In the interview he explains that the colour of the dress was fixed in his mind before he began designing, but he had no idea how photographed it would become. “I knew that the first dress would be white. That’s the option that I presented,” he said. “The second dress, I was also clueless that she would be wearing it until that night.
"There wasn’t any symbolism for the second dress, I just knew it would be red. It’s something that just felt right.”
[Related: Karl Lagerfeld slams The FLOTUS' style]
Michelle also chose to wear a magenta design by Jason for her first ever US Vogue cover in 2009.
Jason puts his popularity down to his desire to make 'pretty' clothing that works with women's figures, rather than trying to be too experimental.

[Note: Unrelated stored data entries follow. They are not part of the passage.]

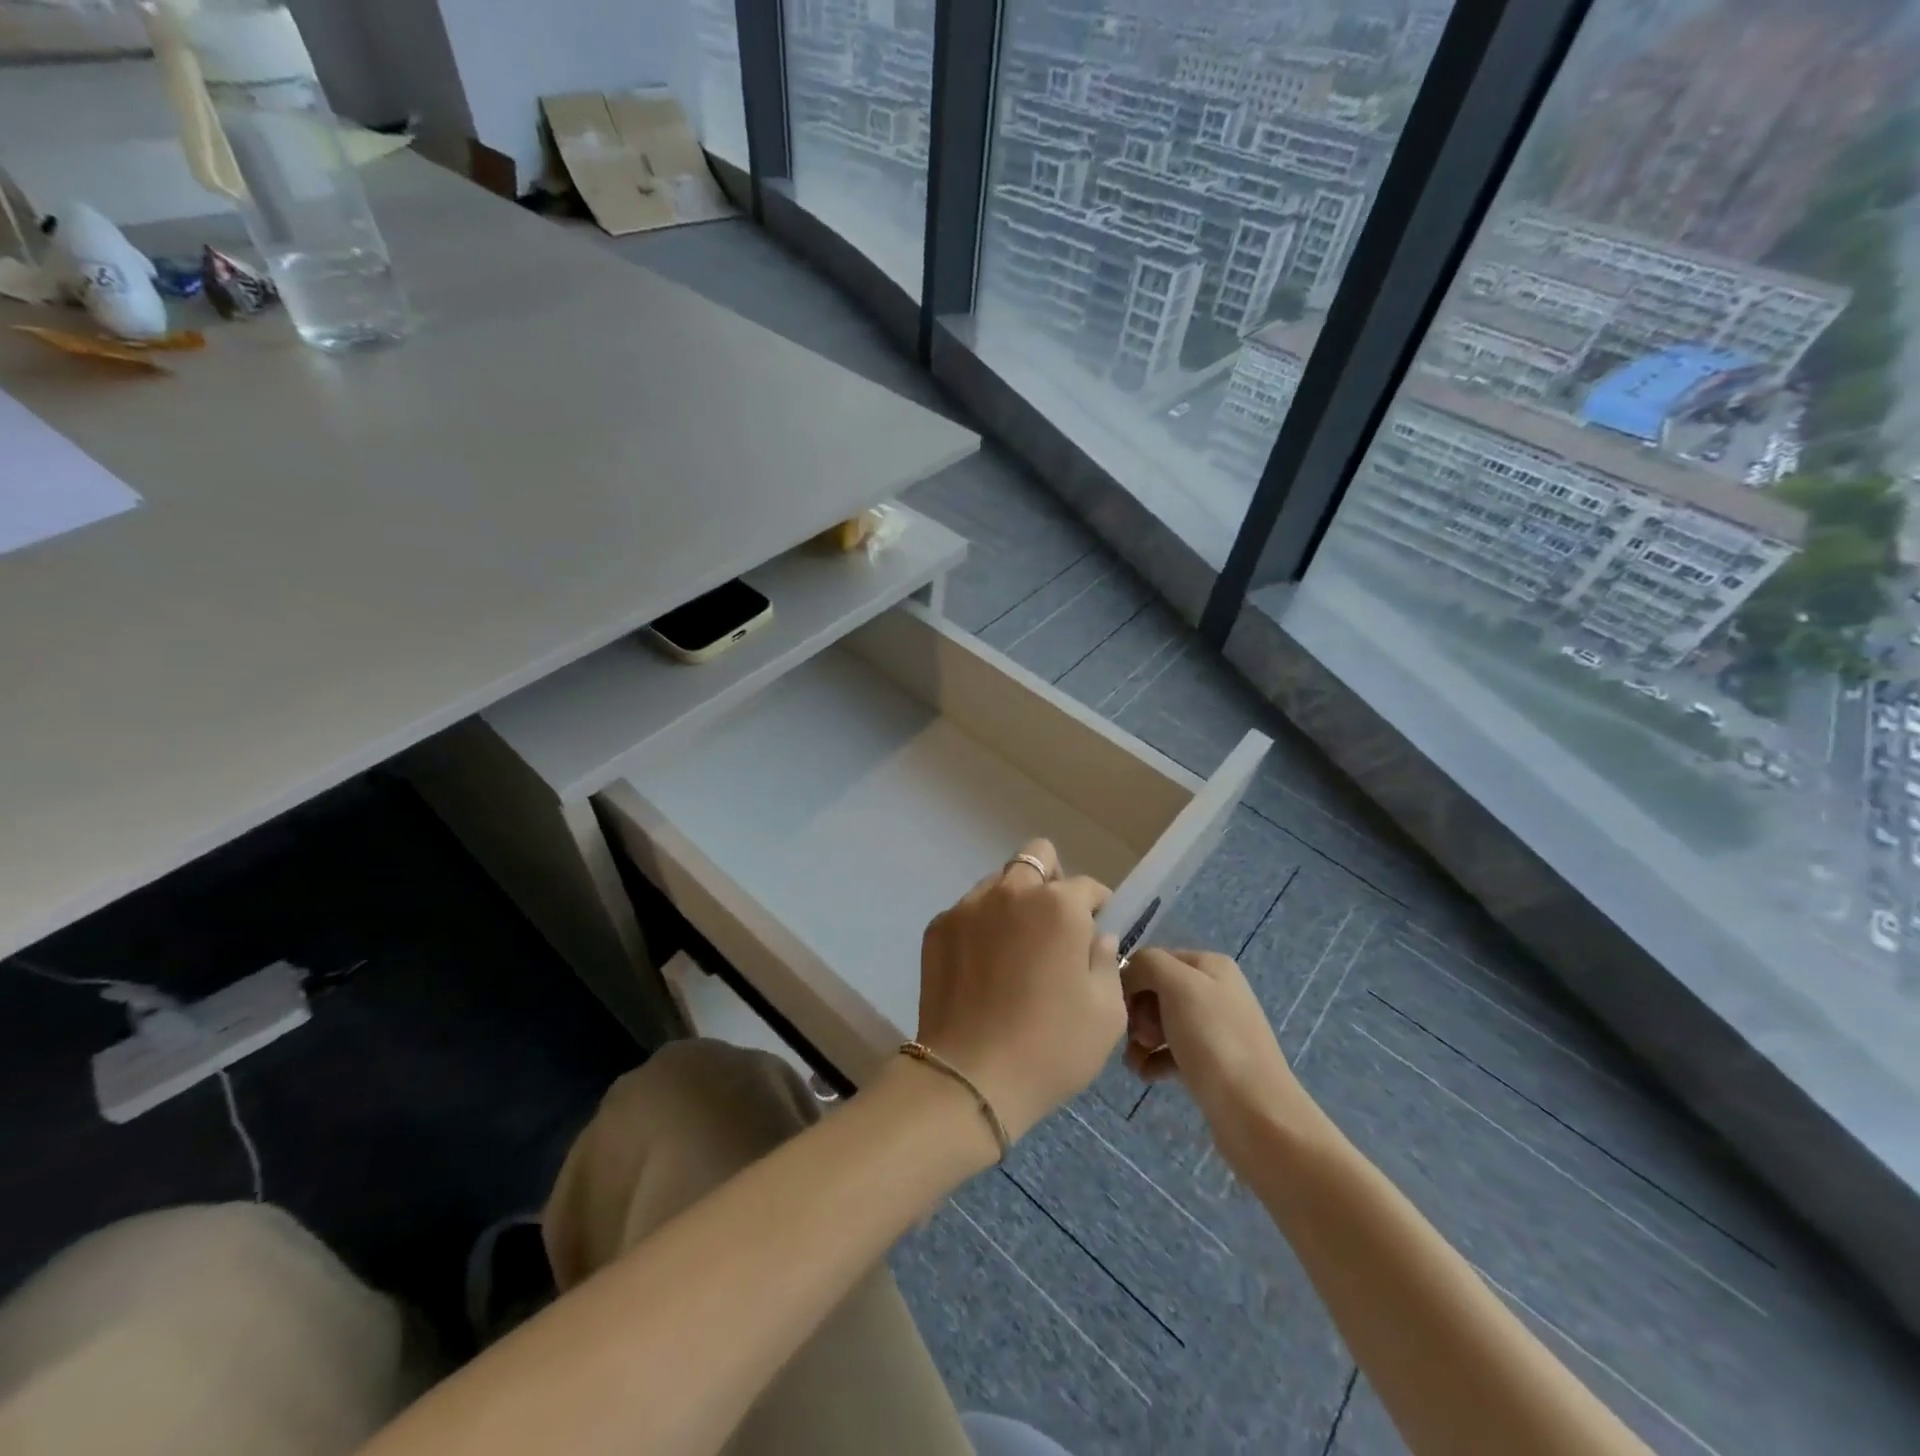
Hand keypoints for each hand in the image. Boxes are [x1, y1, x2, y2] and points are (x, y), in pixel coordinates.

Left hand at [917, 839, 1123, 1143]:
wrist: (970, 1077)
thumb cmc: (1051, 1047)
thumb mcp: (1106, 1013)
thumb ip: (1106, 962)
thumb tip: (1096, 937)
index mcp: (1059, 906)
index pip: (1087, 886)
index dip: (1097, 907)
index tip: (1096, 932)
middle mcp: (1012, 892)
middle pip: (1036, 857)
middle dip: (1051, 881)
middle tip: (1054, 926)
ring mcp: (969, 906)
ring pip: (998, 882)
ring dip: (1013, 901)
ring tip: (1014, 948)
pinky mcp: (938, 927)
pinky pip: (968, 910)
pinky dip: (981, 925)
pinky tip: (983, 967)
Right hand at [1121, 948, 1314, 1157]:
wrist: (1256, 1114)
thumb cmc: (1214, 1041)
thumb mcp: (1178, 985)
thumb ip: (1148, 964)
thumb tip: (1129, 975)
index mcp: (1210, 965)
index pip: (1153, 959)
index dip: (1131, 980)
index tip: (1120, 1008)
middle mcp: (1214, 991)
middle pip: (1156, 991)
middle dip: (1137, 1012)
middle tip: (1135, 1037)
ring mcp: (1214, 1029)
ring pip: (1160, 1023)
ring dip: (1140, 1039)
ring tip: (1134, 1062)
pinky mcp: (1210, 1063)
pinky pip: (1170, 1052)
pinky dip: (1153, 1060)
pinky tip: (1145, 1075)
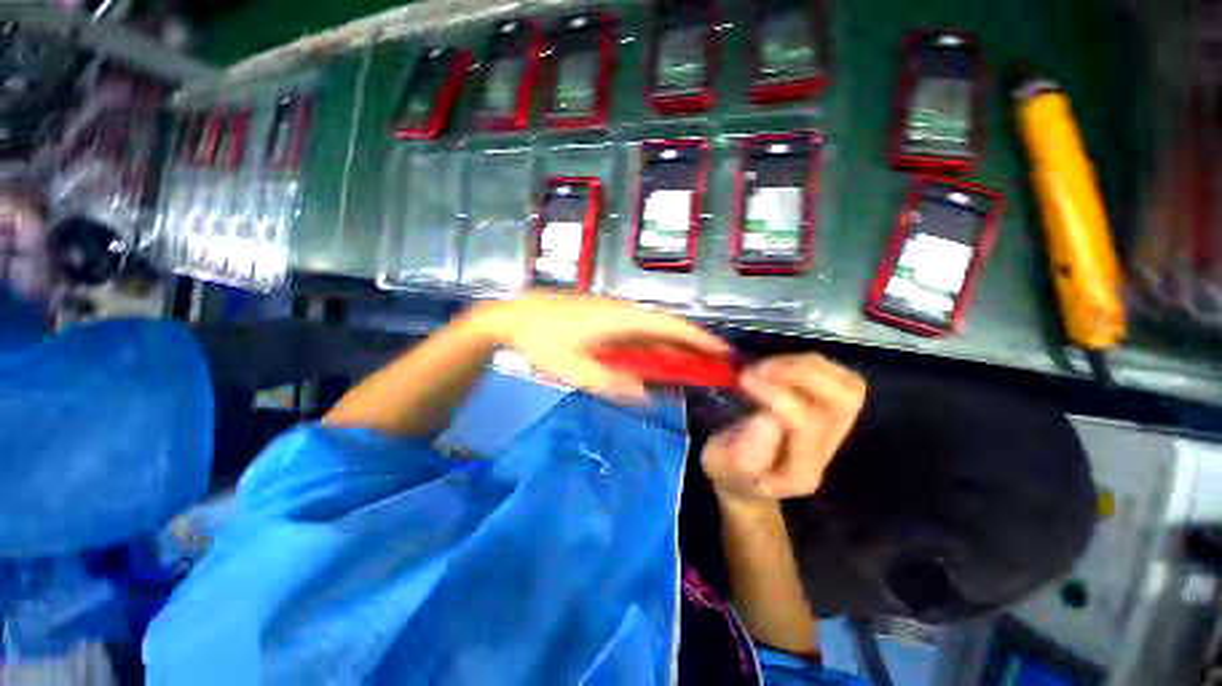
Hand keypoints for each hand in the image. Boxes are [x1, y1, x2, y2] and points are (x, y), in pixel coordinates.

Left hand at [468, 292, 731, 401]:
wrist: (513, 316)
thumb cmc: (542, 341)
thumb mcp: (573, 368)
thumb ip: (610, 382)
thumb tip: (646, 393)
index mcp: (622, 318)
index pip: (671, 326)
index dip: (699, 339)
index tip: (722, 353)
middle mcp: (624, 311)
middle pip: (666, 327)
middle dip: (692, 346)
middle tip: (713, 367)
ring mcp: (614, 313)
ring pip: (652, 330)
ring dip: (673, 347)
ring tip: (691, 368)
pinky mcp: (604, 317)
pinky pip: (637, 332)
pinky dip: (653, 346)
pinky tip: (654, 361)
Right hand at [702, 354, 866, 502]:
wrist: (747, 480)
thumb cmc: (728, 471)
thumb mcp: (721, 465)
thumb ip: (741, 451)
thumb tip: (766, 418)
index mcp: (799, 471)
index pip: (807, 425)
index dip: (778, 395)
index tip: (744, 379)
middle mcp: (827, 450)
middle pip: (844, 400)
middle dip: (802, 373)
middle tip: (760, 368)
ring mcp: (836, 430)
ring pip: (847, 385)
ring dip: (804, 365)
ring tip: (766, 365)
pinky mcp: (832, 412)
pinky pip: (839, 377)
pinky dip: (807, 363)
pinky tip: (777, 366)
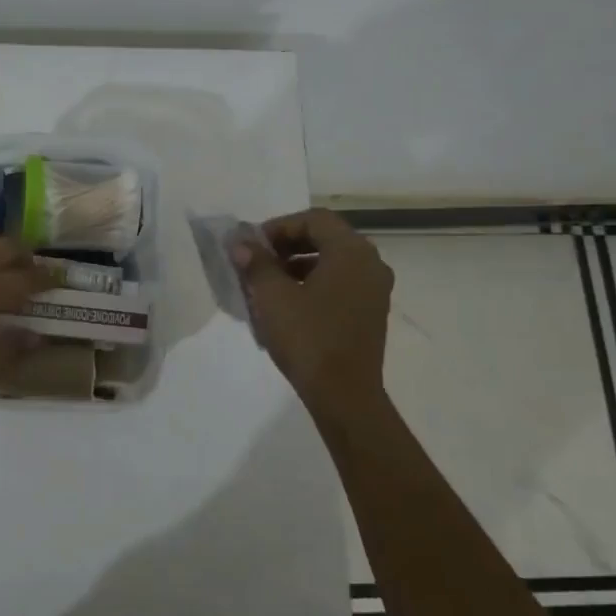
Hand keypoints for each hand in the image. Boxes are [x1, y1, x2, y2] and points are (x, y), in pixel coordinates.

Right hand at [233, 208, 393, 415]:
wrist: (344, 395)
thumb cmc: (308, 339)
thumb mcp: (272, 297)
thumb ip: (256, 263)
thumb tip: (240, 242)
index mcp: (351, 252)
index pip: (314, 219)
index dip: (278, 226)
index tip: (252, 246)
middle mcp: (370, 264)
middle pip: (325, 238)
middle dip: (286, 245)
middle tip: (256, 262)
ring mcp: (374, 290)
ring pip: (332, 262)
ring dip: (297, 265)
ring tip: (266, 285)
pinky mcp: (370, 313)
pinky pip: (340, 284)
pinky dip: (313, 284)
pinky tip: (287, 306)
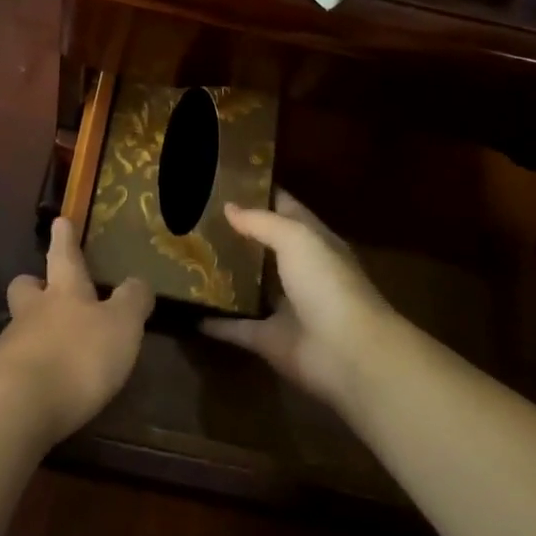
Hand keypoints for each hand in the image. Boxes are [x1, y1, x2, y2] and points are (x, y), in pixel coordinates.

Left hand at [0, 217, 152, 446]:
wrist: (18, 407)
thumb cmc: (77, 356)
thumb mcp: (122, 326)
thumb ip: (132, 302)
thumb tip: (138, 281)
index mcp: (64, 292)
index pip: (64, 256)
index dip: (64, 238)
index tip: (60, 221)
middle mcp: (33, 312)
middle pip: (26, 288)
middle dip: (34, 284)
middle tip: (43, 287)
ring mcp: (11, 346)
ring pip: (19, 326)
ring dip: (33, 330)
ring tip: (54, 345)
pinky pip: (16, 364)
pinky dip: (30, 367)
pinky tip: (44, 383)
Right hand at [202, 190, 398, 406]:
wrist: (348, 353)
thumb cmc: (327, 283)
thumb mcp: (296, 238)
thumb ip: (261, 221)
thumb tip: (228, 207)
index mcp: (313, 241)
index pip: (284, 207)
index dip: (258, 193)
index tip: (222, 181)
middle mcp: (299, 271)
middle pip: (263, 247)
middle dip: (234, 234)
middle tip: (193, 217)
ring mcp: (284, 307)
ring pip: (249, 286)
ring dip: (224, 276)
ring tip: (187, 258)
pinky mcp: (269, 339)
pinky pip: (236, 328)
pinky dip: (216, 323)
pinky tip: (188, 311)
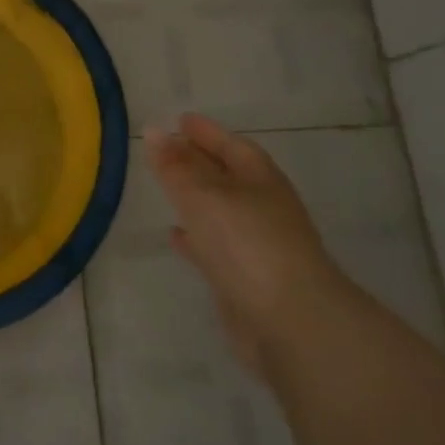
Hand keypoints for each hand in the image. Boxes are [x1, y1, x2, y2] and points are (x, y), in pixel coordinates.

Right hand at [145, 114, 349, 378]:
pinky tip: (175, 236)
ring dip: (196, 199)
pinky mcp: (247, 279)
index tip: (179, 120)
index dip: (206, 132)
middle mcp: (263, 208)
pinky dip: (196, 237)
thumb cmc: (247, 244)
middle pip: (227, 176)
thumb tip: (153, 130)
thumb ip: (175, 166)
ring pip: (221, 211)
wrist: (292, 324)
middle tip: (166, 149)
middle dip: (199, 161)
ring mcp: (258, 245)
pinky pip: (216, 246)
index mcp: (261, 180)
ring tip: (165, 188)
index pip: (232, 145)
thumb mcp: (203, 196)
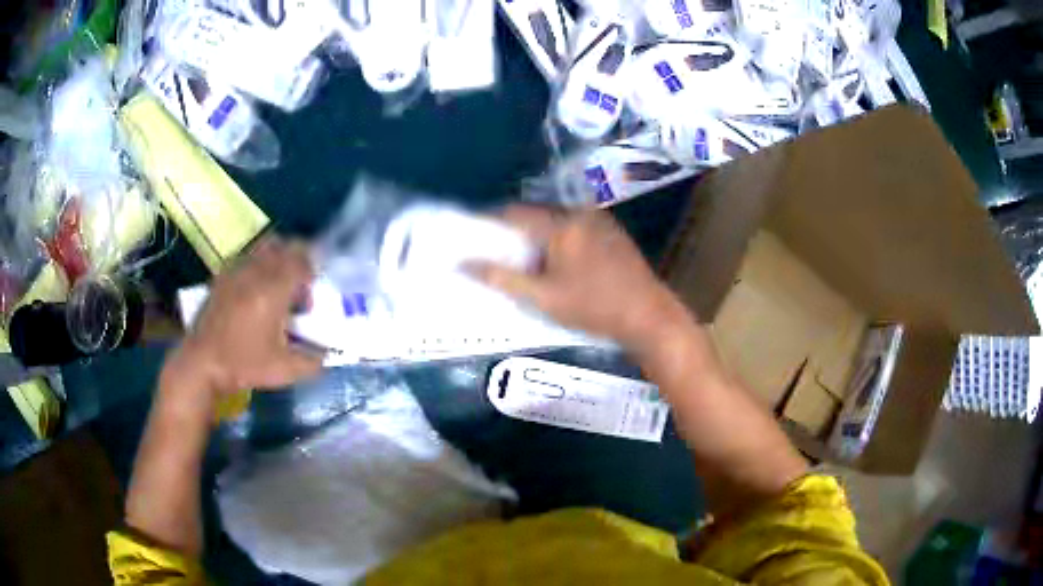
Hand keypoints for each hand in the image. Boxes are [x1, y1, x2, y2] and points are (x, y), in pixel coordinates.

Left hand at [167, 236, 323, 396]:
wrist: (202, 362)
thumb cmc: (244, 365)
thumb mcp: (284, 371)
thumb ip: (312, 361)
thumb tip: (326, 355)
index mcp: (273, 290)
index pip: (301, 260)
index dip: (312, 272)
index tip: (309, 295)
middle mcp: (256, 272)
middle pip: (284, 246)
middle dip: (297, 261)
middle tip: (297, 287)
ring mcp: (236, 270)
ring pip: (264, 246)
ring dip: (277, 259)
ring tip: (275, 285)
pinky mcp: (222, 275)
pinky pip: (246, 256)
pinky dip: (257, 264)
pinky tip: (253, 290)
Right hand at [472, 206, 687, 350]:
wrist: (648, 315)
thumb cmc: (593, 307)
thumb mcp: (543, 297)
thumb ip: (502, 278)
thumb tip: (464, 264)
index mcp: (561, 224)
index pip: (514, 213)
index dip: (490, 222)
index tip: (474, 236)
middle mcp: (580, 213)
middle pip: (536, 214)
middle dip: (515, 230)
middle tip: (498, 252)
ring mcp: (599, 220)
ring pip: (556, 220)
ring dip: (537, 234)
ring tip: (524, 258)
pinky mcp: (612, 232)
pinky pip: (575, 226)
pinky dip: (558, 237)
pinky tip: (556, 260)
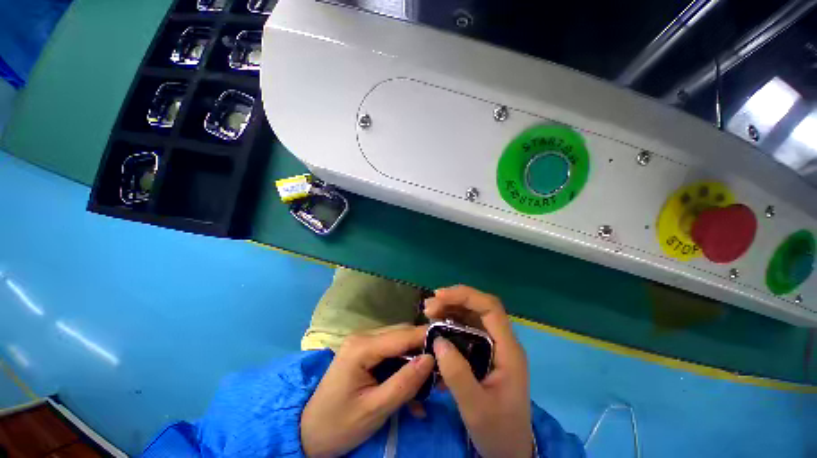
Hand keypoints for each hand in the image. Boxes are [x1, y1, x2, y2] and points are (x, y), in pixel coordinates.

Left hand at [300, 326, 434, 456]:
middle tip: (443, 369)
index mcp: (362, 347)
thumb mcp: (375, 409)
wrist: (308, 433)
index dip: (427, 338)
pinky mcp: (365, 352)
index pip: (402, 335)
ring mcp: (363, 343)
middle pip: (402, 335)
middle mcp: (363, 336)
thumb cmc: (338, 425)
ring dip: (415, 361)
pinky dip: (404, 367)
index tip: (450, 346)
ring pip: (399, 343)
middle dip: (423, 350)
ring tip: (431, 383)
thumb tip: (431, 358)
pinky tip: (412, 390)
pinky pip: (391, 353)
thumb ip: (405, 383)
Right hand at [425, 286, 533, 457]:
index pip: (491, 308)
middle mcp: (503, 341)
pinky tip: (437, 327)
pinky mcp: (485, 352)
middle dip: (454, 300)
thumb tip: (438, 340)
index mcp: (508, 350)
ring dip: (451, 309)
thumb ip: (457, 374)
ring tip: (429, 312)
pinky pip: (468, 328)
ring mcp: (494, 346)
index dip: (466, 296)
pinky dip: (451, 322)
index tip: (440, 296)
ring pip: (473, 316)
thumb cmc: (497, 430)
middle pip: (480, 307)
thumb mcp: (475, 407)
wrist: (509, 450)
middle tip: (428, 307)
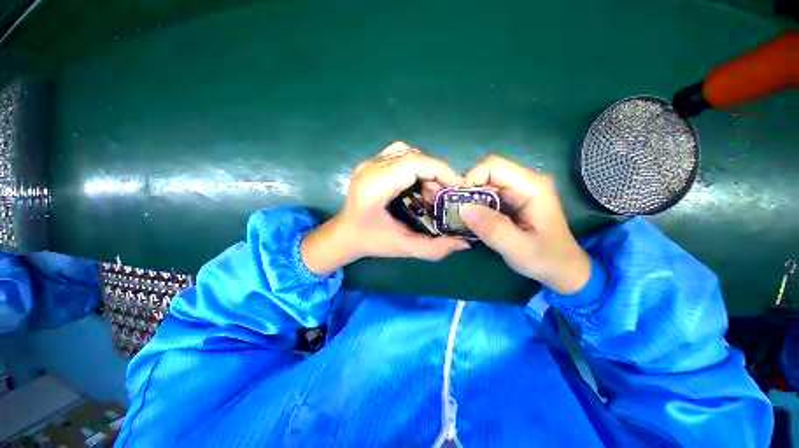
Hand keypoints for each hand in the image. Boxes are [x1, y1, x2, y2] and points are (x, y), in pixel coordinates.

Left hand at [301, 142, 469, 274]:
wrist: (345, 233)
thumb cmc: (371, 241)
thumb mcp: (403, 248)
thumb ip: (434, 248)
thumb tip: (464, 243)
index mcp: (375, 187)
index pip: (413, 163)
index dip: (440, 170)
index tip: (456, 187)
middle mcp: (370, 168)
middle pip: (414, 155)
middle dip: (436, 173)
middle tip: (441, 196)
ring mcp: (369, 162)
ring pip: (409, 152)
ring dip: (426, 169)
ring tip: (429, 192)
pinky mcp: (371, 163)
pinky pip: (401, 154)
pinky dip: (416, 166)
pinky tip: (417, 184)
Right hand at [459, 155, 590, 294]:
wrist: (563, 269)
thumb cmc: (546, 259)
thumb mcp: (518, 248)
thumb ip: (492, 229)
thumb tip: (463, 208)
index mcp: (531, 186)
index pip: (493, 166)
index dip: (471, 179)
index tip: (460, 203)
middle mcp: (525, 182)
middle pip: (487, 173)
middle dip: (468, 191)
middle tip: (458, 213)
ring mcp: (519, 191)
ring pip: (485, 184)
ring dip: (470, 199)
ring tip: (463, 218)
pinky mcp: (513, 200)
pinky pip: (488, 195)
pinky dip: (476, 205)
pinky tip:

“I think there was always pressure as a young designer to be cool and downtown,” he said. “I never had it in me to be cool and downtown, nor did I ever want to be.
"Think back to Dior, Yves Saint Laurent, and Christian Lacroix. Those designers are part of the reason why I became infatuated with fashion. They made pretty clothes.”
We can trace Jason's love of pretty dresses back to his unusual hobby as a child - collecting dolls. His first designs were made for these tiny female figures, giving him a taste for intricate, feminine design that has translated onto his full size clothes.
Other 'Wu Women' include Blake Lively, Diane Kruger, Emily Blunt and Emma Stone, and at just 30, we get the feeling Jason's star will continue its rise, though where to go from two inauguration dresses is something of a puzzle.
"A woman can’t exist in a white box. She needs to exist in the world, and I want to design that world.”